------ TEXTAUSSCHNITT

2300 Jahre Rechtsgeschichte spannend erzählt
Curt Riess nimmt uns in diesem Buch auf eine Reise durch mehr als zweitausend Jahre Rechtsgeschichte, berichtet über berühmte Prozesse und ihre Hintergründe. Der Großteil der Prozesse stammt aus dem 20. ...
Curt Riess nimmt uns in diesem Buch auf eine Reise durch mehr als zweitausend Jahre Rechtsgeschichte, berichtet über berühmte Prozesse und ihre Hintergründe. Der Großteil der Prozesse stammt aus dem 20. Jahrhundert, davor beginnen wir bei Sokrates (399 v. Chr) und werden literarische Zeugen solch unterschiedlicher Fälle wie dem von Jesus, Jeanne d'Arc, Maria Stuart oder Jud Süß. Es gibt gerade in den früheren hier berichteten Fälle viele, in denen die Justiz als williges Werkzeug genommen wurde, um politische Anliegen durchzusetzen und/oder sich unliebsamer Gegner zu entledigen. Dann gibt es Fälle wie den von Oscar Wilde, wo die damals herrschende Moral einen Menschen zerstörte, reine Kriminalfälle (Dr. Crippen, Henri Landru), politische Vergehen (Mata Hari, Hitlerputsch), die Schauprozesse der abscheulichen Nazi- und Stalindiktaturen, und jene berühmten Prozesse der Nachkriegszeit, die der Welt die unbeschreiblichen Naziverbrechen vor Augen führten (Nürnberg, Eichmannprozeß). Es ist also eine gelungene Mischung aus den verschiedensten Fällen und Angeklagten und so werden die unterschiedlichen Aspekte von Rechtswesen und Geschichte anschaulich dargestellt.
Curt Riess tut dies in einem erfreulichen Schreibstil. Er setzt den jeweiligen Fall in Kontext, beschreibt neben den jeweiligen Angeklagten auch, falls relevant, Richter oder Anwälte genauer, verleiht diesen Prozessen eine persönlichere Note. Er schafft es hervorragend, komplexe Informationen auf recht knappem Raum (zwischen 19 und 40 Seiten pro Prozeß) gut verständlich darzustellen. Seine Erzählweise ist farbig, man sieht die Szenerie gut vor sich und wer denkt, daß die Juristerei ein trockenes Fach ist, der wird hier eindeutig eines Besseren belehrt. Ab und an werden Auszüge aus Befragungen, Urteilsbegründungen, Plädoyers oder Worten der Angeklagten zitiert, meistens aber fungiert Riess gewissermaßen als unser Prozeßbeoachter. Er bettet die Prozesse in ihre Vorgeschichte ein, gibt auch ab und an einen kurzen Abriß über Folgeereignisse. So schafft er ein umfassendes, in vielen Facetten informatives Werk, dass sich zudem noch sehr unterhaltsam lesen läßt.

------------

• _IHRE AUFGABE_:
Schreiben Sie den Abschnitt des Textausschnitts, der mit den Worten "2300 Jahre Rechtsgeschichte" anfängt und mit "dem 20. ..." schließt, noch einmal ab. Tauschen Sie dabei "Rechtsgeschichte" gegen "Justizgeschichte" aus.

------ ZU PRÜFENDE DATEN

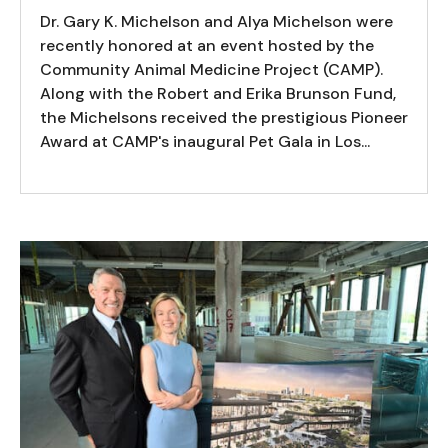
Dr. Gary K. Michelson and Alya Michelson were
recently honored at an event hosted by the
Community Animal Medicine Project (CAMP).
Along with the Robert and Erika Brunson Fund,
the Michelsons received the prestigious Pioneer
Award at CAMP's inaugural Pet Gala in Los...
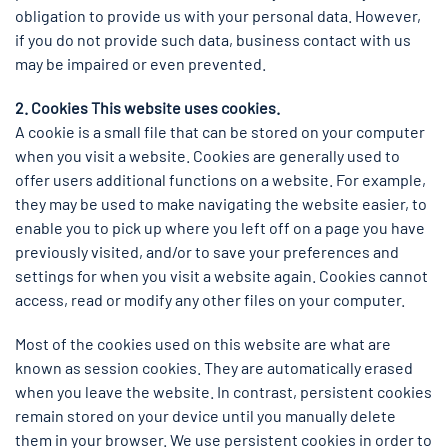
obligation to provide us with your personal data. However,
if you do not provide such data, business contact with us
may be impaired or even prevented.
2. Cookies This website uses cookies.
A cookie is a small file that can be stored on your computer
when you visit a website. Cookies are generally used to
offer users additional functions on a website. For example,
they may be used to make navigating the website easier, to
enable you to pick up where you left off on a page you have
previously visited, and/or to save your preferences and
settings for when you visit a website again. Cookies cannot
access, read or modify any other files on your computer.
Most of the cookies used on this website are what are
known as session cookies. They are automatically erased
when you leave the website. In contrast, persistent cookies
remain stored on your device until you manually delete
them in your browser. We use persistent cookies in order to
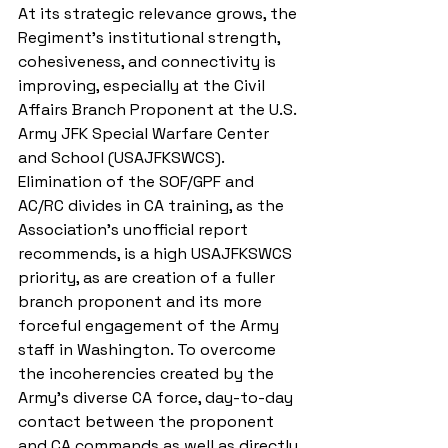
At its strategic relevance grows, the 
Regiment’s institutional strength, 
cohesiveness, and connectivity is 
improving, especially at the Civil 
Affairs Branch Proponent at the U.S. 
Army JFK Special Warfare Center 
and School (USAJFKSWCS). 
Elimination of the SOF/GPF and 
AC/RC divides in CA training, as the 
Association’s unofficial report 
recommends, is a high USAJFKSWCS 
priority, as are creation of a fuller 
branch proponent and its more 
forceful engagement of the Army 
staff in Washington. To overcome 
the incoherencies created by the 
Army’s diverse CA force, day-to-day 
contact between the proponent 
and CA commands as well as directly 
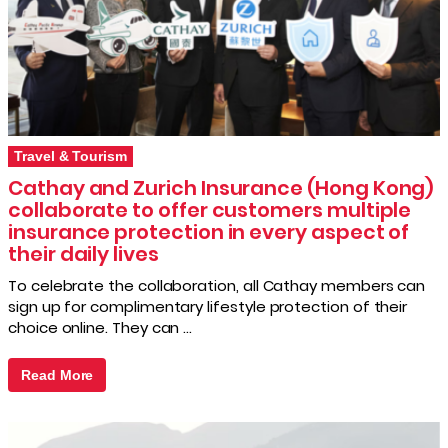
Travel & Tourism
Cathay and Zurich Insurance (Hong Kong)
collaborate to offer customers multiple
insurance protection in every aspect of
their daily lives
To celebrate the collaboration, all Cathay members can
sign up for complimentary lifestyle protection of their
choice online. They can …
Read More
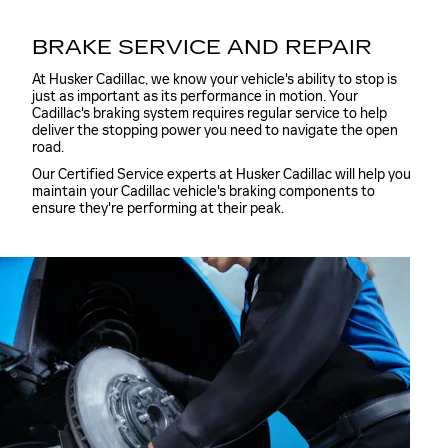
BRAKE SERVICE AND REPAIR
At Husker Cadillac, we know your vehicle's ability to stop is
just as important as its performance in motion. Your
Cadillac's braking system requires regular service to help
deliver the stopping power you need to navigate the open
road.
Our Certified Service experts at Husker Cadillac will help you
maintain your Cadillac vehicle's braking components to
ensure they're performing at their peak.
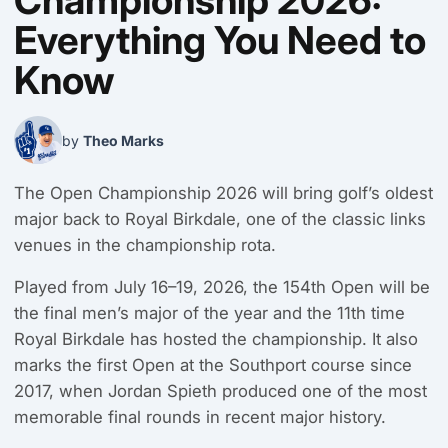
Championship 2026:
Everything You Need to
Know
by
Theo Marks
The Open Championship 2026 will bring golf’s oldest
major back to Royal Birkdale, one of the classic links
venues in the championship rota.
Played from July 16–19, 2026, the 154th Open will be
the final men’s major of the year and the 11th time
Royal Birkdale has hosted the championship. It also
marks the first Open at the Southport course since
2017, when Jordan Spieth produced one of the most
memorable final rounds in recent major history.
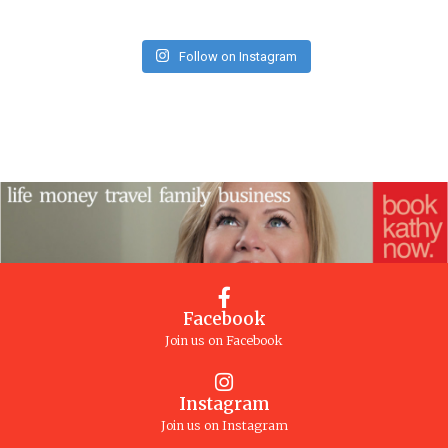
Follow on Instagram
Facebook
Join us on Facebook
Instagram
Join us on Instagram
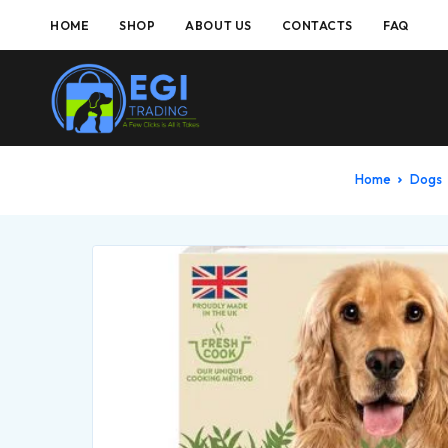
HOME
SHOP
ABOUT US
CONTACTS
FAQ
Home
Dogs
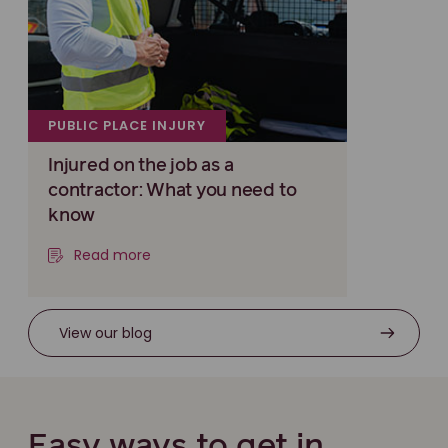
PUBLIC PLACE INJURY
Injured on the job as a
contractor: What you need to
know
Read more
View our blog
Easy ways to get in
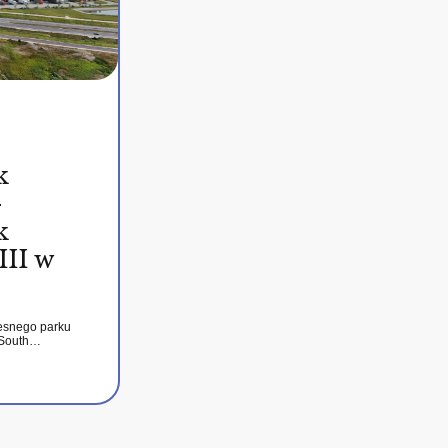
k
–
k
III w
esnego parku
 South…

------------
------ ZU PRÜFENDE DATEN

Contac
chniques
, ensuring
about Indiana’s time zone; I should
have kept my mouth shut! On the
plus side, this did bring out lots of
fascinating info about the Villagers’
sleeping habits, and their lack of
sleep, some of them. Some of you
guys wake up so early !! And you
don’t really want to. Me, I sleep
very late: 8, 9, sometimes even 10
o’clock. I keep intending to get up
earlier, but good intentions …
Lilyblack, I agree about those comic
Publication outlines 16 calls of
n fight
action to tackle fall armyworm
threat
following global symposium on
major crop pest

------------

• _LÖSUNG DER AUFGABE_:
2300 Jahre Justizgeschichte spannend erzählt
Curt Riess nimmt uns in diesem Buch auf eine Reise durch mehr als zweitausend Jahre Justizgeschichte, berichtet über berühmte Prozesse und ihre Hintergründe. Der Großteil der Prozesse stammt aus dem 20. ...